Why Inbreeding Does Not Happen As a Rule In The Wild!?

21/09/2019

People assume, sibling mating happens often the wild
BUT
OPPOSITE IS TRUE!
The argumentation of low
mobility in chameleons and high number of offsprings is
misleading and happens completely different way than most people assume.

1. for evolutionary processes, it is extremely inconvenient to support sibling matings, as the heterozygocy reduces exponentially and one of the driving powers of the evolution: genomic diversity leading to adaptability is killed and low fitness and unviable young are produced.
So, Mother Nature has developed mechanisms, known best from humans but also from mammals and birds, that siblings of opposite sex can sense the "sameness" and refuse reproduction

2. The imagination that siblings will very likely meet after birth to mate is totally false.
A. They disperse in the environment from the moment of birth through the phenomen run-run-run pirposefully for
aa. Reduction of food competition
bb. Reduction of intraspecific aggression
cc. Disabling of sibling mating

B. In a healthy stable population,
An adult pair gives on average live at the end of all selection processes to only TWO sucessors!!! Otherwise, the population would grow, which it does not!

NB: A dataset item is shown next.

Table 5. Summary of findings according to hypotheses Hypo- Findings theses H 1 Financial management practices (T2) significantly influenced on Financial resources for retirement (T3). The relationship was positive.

The probability, that these two young will be a pair (male and female) is only 50% and modelling their way in the space makes the probability of them meeting almost nil.

The sibling mating can happen only under very specific conditions such as invading new territory, utilizing free niche etc., but happens as an exception of the rule not as a rule as such.

So, the argumentation of protagonists of brutal inbreeding that it is a harmless natural mechanism, is based on their non-understanding evolutionary processes and population biology in the wild is absolutely false, moreover it is very likely also twisted purposefully to pardon their inbreeding practices that they usually hysterically and aggressively (and deliberately falsely) deny.